The programme examines each fund's underlying holdings and weights them according to how much you have invested in each fund. If you have included individual stocks in your portfolio, the programme can easily consider them in the final balance as well. This is particularly important if you own a significant amount of your employer's stock; you may find that your funds also own that same stock. There's nothing wrong with holding some of your employer's stock, but you need to balance that investment with the rest of your portfolio. 

Do you favour one or two sectors over others?
Even if you find that you don't have a lot of overlap in individual stock names, you may still be overexposed to one or two sectors of the market.

As an example let's take technology, a sector that has received a lot of attention in the new century. Technology has been a wonderful long-term return story (most of us remember that it seemed like the only story in the late 1990s), so fund managers have often spent a lot of money shopping in this industry. One of the reasons that the market's volatility has been so painful for some of us is that investors were generally more exposed to this sector than they had realised.

Growth funds, in particular, usually carried large tech weightings with lofty prices and even loftier earnings expectations. The average large-growth fund kept far more of its assets in technology stocks than in any other sector of the market. Mid- and small-growth funds held even more of their assets in tech names. Many investors with multiple growth funds owned a lot more technology stocks than they realised.
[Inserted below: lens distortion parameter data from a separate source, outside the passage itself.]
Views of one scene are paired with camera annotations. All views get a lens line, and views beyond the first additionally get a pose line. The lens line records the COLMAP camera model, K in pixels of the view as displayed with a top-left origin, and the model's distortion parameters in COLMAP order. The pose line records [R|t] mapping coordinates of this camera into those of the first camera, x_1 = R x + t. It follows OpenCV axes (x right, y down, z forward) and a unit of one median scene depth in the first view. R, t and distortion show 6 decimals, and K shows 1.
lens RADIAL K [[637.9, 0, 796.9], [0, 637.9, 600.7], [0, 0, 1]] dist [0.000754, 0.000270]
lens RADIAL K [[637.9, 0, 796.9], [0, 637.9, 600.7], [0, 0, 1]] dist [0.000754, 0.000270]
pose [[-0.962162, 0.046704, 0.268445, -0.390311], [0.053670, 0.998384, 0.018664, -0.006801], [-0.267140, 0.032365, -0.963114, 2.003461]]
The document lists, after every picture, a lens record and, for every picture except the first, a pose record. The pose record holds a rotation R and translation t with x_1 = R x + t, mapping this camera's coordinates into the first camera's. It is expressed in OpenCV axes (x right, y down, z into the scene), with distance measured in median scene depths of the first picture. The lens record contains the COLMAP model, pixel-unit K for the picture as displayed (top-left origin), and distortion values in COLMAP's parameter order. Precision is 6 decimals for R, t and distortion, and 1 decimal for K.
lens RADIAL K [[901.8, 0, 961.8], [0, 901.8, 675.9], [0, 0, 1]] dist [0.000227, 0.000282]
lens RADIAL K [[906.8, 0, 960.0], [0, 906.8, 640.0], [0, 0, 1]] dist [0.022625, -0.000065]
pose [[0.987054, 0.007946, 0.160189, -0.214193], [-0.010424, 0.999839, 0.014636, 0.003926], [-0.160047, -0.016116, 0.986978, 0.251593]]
The technology example may be overused, but that's partly because it was especially egregious. Keep in mind that at any given time there is likely to be a sector that grows to prominence among growth or value funds. It's a good idea to X-Ray your portfolio regularly to make sure that it hasn't become too skewed one way or another.

Do you own too many large-cap funds?
Large-cap offerings make great coreholdings, but it's easy to overdose on them. After all, they often get a lot of media coverage, they're easy to buy, and they're pretty simple to understand. It's vital that investors avoid large-cap addiction—especially large-cap offerings from the same fund family. Here's why: The large-cap universe is relatively small. Generally, a fund shop's managers will draw upon a single research pool, so there's a good chance of overlap if you buy multiple large-cap funds from a single family. In fact, there is little justification for owning more than one large-blend fund. So once you have picked up a large-value and a large-growth fund—or a single large-blend fund—start looking at options elsewhere in the style box.

Do you own multiple funds run by the same manager?
Zebras don't change their stripes, and fund managers rarely change their investment styles. If you own two funds managed by Famous Manager A, chances are you own two of the same thing. That's because managers generally have ingrained investment habits that they apply to every pool of money they run. So no matter how much you love a particular manager, don't buy more than one of his or her offerings if you are serious about diversification.

Do you own multiple funds from one boutique family?
Fund families that specialise in particular regions or sectors may well be excellent at what they do, but it's unlikely that owning three of their funds gives you much more than you'd get with one.

Nevertheless, many of the big firms provide opportunities to diversify, and a handful, such as Fidelity and Vanguard, can truly claim to be one-stop shops. Moreover, many savvy fund families now offer their own fund supermarkets, which allow investors to sample funds from other shops while still remaining loyal to their favourite families. That's a win-win situation.